◆ **Your task**: How many lines in the rows below contain the word "previous", with case counting? Reply with the number only.
▼
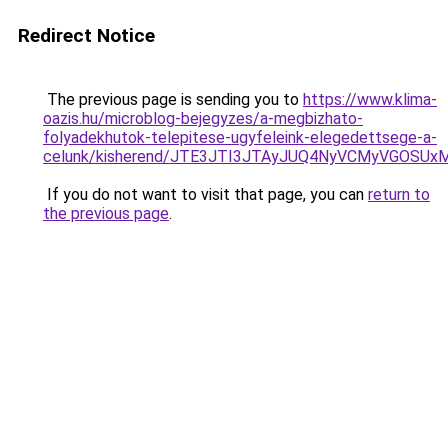
Redirect Notice
The previous page is sending you to
https://www.klima-
oazis.hu/microblog-bejegyzes/a-megbizhato-
folyadekhutok-telepitese-ugyfeleink-elegedettsege-a-
celunk/kisherend/JTE3JTI3JTAyJUQ4NyVCMyVGOSU
If you do not want to visit that page, you can
return to
the previous page
.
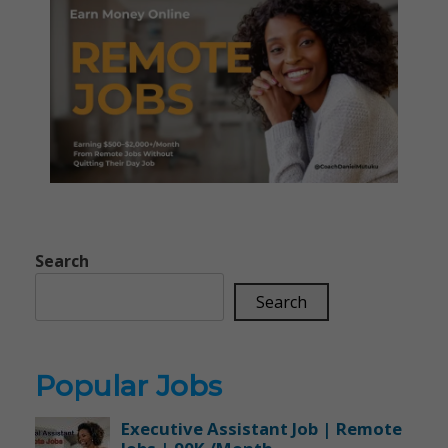
Search
Search
Popular Jobs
▲
◆ **Completed exercise**: 2